Hi all,
So, after a figured how to extract a .vcf from an Illumina data [C: Getting a .vcf file from a Illumina SNPChip results (.bsc file)], now I am facing problems to filter and do the imputation.
As I never did that before, I've been trying a lot of options but with no success.

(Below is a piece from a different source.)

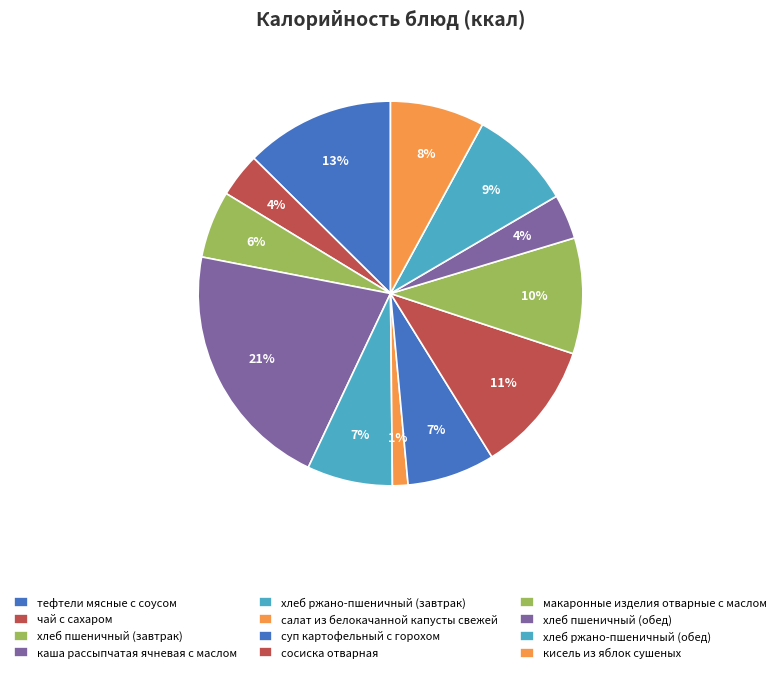

Count the number of slices in the pie.

12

So, let me explain it... It is a long story...
From a .vcf file, I used the command to filter:
vcftools --vcf input.vcf --remove-filtered-all --max-missing 0.2 --maf 0.05 --mac 1 --min-alleles 2 --max-alleles 2 --recode --out output_filtered.vcf
After that, I've tried to do the imputation using Beagle (beagle.16May18.771.jar):
java -Xmx25000m -jar beagle.16May18.771.jar gt=input.vcf out=output_imputed
but I got an error:
No genetic map is specified: using 1 cM = 1 Mb Exception in thread "main" java.lang.IllegalArgumentException: Duplicate marker:
0 1556719 Gm20_1556719_C_T G A at vcf.Markers.markerSet(Markers.java:175) at vcf.Markers.<init>(Markers.java:92) at vcf.Markers.create(Markers.java:69) at vcf.TargetData.extractMarkers(TargetData.java:130) at vcf.TargetData.advanceWindowCm(TargetData.java:120) at vcf.TargetData.targetData(TargetData.java:76) at main.Main.data(Main.java:143) at main.Main.main(Main.java:115)
So, I thought that I should create a .map file for the filtered .vcf, using PLINK:
plink --vcf input_filtered.vcf --recode --out output_plink_files
Then, I've run the Beagle again:
java -Xmx25000m -jar beagle.16May18.771.jar gt=input.vcf map=input_vcf.map out=output_imputed
and I've got:
Exception in thread "main" java.lang.IllegalArgumentException: duplication posit ion: 0 Gm20_1556719_C_T 0
1556719 at vcf.PlinkGenMap.fillMapPositions(PlinkGenMap.java:76) at vcf.PlinkGenMap.<init>(PlinkGenMap.java:53) at vcf.PlinkGenMap.fromPlinkMapFile(PlinkGenMap.java:117) at vcf.GeneticMap.geneticMap(GeneticMap.java:120) at vcf.TargetData.targetData(TargetData.java:71) at main.Main.data(Main.java:143) at main.Main.main(Main.java:115)
Well, reading I could see that the genetic map is not the problem but I cannot figure the duplication posit out. The thing is, I am quite lost here. Could someone help me?
Oh I also found this post [Can someone help me with imputation of missing SNPs using beagle 4?] But still didn't work for me...
Thanks in advance!
Could you search in the vcf for that position
Gm20_1556719_C_T
, for example using grep? I'm not sure how the SNP and chromosome identifiers are in your vcf file, you may have to search for1556719
separately.Yes, I did seach already! And it looks duplicate...
and I know this position is not the only one duplicate.
I added markup to your post for increased readability. You can do this by selecting the text and clicking the 101010 button. When you compose or edit a post that button is in your toolbar, see image below:
It looked like you pasted the same twice, is the output correct as I formatted it?